TEXT EXCERPT Start Marker

Using computer modeling and algorithms to help develop new drugs for central nervous system diseases is rare. But the quietly growing French biotech Rhenovia Pharma SAS is building on pioneering work conducted at the University of Southern California with the aim of leading the field.

Rhenovia was set up in 2007 and raised €350,000 ($460,000) in 2009 in a first seed financing round [See Deal]. It is now preparing for a second financing round, of around €2.5 million, to enable it to consolidate its financial structure, hire senior staff, and enter into partnerships and collaborations with other companies.

The funding will support the growth of Rhenovia's French research facilities by 20 employees and expand its U.S. subsidiary in Cambridge, Mass. by around 20 employees. The company's technology also will be optimized to support the CNS research efforts of pharma and biotech companies.

“Very few other companies have applied systems biology or modeling approach to CNS diseases, because of the complexity of the biological systems in the brain and the multifactorial nature of CNS diseases,” Rhenovia's President and CEO Serge Bischoff said in an interview.

One of the few competing companies also offering CNS biosimulation services is U.S.-based In Silico Biosciences Inc, which was set up in 2002 in Lexington, Mass. There are also companies pursuing computational and complex systems insights to discover and develop new drugs, such as the U.K.-based e-Therapeutics PLC (Also see "e-Therapeutics Explores Network Pharmacology For Drug Discovery, Moves First Of Its Drugs Into Clinical Studies" - Pink Sheet, 5 Jul, 2012.).

“It is an illusion to think that one can get rid of a complex disease like Alzheimer's by just targeting a single site in the brain,” Bischoff said.

This view has been borne out by the success rate of drugs developed for CNS diseases. “The success rate has been very low, with attrition rates of 95% for compounds in research, so a lot of money has been wasted on compounds that don't reach the market,” Bischoff noted.

That low success rate is partly why companies like Novartis AG, Pfizer Inc. and AstraZeneca PLC have dropped CNS research programs in recent years (Also see "AstraZeneca Goes Virtual In Neuroscience R&D As Part Of Workforce Reduction" - Pink Sheet, 2 Feb, 2012.).

Bischoff has deep knowledge of CNS research at big pharma. He trained as a neuropharmacologist and worked at Ciba-Geigy and later Novartis on various drug discovery programs in the CNS area for more than 25 years, before leaving in 2003 to become an entrepreneur.

TEXT EXCERPT End Marker
GIVEN INFORMATION Start Marker

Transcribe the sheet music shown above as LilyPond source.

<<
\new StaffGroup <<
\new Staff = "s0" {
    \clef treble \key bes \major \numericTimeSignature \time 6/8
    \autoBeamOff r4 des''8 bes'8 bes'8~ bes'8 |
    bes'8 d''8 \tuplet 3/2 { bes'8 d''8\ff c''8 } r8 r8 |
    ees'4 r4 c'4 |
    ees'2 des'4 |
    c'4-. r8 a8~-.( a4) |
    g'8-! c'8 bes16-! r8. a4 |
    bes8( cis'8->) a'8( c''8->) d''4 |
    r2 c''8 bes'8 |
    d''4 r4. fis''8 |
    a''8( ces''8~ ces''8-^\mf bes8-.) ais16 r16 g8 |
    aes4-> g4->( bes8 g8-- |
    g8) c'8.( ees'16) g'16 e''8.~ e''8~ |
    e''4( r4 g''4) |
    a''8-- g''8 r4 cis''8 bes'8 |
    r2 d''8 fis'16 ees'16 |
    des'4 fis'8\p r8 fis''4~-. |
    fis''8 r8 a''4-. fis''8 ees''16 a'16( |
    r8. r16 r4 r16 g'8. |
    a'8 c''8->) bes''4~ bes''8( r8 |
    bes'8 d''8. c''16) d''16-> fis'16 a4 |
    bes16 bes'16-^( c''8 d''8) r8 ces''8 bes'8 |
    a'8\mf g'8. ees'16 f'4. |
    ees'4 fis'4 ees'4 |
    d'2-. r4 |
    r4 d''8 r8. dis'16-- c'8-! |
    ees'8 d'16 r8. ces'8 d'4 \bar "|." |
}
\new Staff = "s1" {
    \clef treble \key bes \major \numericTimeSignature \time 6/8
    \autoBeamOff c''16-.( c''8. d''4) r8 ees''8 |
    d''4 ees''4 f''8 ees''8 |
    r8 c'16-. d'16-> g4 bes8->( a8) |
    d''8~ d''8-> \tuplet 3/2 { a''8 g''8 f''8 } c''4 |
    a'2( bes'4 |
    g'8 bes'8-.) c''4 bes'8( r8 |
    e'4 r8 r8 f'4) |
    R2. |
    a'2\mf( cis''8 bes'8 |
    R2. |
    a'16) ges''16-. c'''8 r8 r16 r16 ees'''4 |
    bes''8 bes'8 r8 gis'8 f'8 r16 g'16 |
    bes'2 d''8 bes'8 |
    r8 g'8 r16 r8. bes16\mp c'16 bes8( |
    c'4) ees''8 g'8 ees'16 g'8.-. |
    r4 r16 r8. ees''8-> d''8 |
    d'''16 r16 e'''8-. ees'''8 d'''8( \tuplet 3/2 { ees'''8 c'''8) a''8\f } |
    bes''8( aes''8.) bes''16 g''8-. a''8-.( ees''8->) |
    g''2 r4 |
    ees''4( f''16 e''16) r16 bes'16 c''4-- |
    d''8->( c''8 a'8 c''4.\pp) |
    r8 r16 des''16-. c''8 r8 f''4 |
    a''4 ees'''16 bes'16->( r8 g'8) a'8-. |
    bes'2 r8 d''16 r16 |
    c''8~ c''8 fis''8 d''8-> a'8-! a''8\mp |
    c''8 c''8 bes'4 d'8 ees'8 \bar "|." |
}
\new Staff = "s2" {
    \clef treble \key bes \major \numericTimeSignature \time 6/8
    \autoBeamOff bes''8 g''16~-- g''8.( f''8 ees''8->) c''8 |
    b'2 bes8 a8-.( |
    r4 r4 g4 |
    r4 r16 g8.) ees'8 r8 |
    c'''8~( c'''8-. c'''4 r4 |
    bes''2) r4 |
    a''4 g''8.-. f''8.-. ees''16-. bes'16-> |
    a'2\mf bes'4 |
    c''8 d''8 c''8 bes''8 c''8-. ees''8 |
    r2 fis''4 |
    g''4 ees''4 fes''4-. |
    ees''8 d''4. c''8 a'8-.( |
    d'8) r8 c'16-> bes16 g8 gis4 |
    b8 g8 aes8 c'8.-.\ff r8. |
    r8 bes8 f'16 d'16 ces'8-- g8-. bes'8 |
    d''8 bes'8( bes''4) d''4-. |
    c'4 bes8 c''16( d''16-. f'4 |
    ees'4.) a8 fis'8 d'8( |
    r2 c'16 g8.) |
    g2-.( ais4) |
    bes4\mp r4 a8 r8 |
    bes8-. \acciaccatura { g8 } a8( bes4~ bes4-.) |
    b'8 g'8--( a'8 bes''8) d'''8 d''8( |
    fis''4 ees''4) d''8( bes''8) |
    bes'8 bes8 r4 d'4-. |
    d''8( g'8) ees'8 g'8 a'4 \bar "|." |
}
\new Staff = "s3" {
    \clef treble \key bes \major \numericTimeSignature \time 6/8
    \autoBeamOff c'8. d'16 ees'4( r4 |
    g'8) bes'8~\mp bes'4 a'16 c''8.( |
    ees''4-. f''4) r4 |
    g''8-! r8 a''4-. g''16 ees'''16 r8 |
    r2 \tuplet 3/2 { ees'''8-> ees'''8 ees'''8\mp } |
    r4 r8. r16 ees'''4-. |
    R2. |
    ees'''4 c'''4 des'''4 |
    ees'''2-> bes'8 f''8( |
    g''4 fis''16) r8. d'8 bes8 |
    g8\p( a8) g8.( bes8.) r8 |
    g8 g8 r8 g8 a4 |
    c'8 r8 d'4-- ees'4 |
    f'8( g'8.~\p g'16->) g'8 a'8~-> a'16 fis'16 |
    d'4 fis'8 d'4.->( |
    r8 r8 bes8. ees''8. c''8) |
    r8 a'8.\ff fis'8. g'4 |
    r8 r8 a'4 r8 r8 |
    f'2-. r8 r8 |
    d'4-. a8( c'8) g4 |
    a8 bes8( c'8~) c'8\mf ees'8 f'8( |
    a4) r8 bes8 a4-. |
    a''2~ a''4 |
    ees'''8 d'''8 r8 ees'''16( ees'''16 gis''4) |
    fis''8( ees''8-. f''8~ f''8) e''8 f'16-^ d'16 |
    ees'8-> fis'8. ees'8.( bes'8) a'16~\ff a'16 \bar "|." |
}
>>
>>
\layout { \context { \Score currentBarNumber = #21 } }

GIVEN INFORMATION End Marker

__ACTIVITIES__:
(1) According to the text on Rhenovia Pharma, how much did the company raise in its first seed financing round in 2009?
(2) Resume the text about Rhenovia Pharma and CNS drug modeling, picking up after its final sentence.
The data placed after this text was taken from a different source.

__RESULTS OF THE TASKS__:
(1) €350,000 ($460,000).

(2)
Over the past five years, Rhenovia has worked with the team of computational neuroscientists at USC, including company co-founder Michel Baudry, to improve computer models to simulate normal neurobiology and pathological CNS conditions.

These biosimulations are then being used to predict how a potential drug, or combination of drugs, would affect the CNS.

“We have already discovered a new mechanism of action for an old drug, now called Rhedar, which has potential in Huntington’s disease,” Bischoff said. A number of different pairs of compounds have also been modeled, with one particular pair predicted to have an unexpected high efficacy in Alzheimer’s disease.

A Combination Transdermal Patch

Studying different combinations led Rhenovia to think about how they would be administered, and the company has come up with an “intelligent” transdermal patch, RHEpatch, which can contain up to seven different drugs, with the release of each one controlled independently via a built-in electronic system.

“We were lucky. We won a three-year Eurostars program which supplied funding and collaborators to develop the patch,” Bischoff explained.

The EU and 40 European countries in the EUREKA research network funded the Eurostars program. Rhenovia's collaborators included Swiss device company Portmann Instruments AG. But the device isn't core to Rhenovia's business and is expected to be spun out into a new company and developed further via partnerships with other companies.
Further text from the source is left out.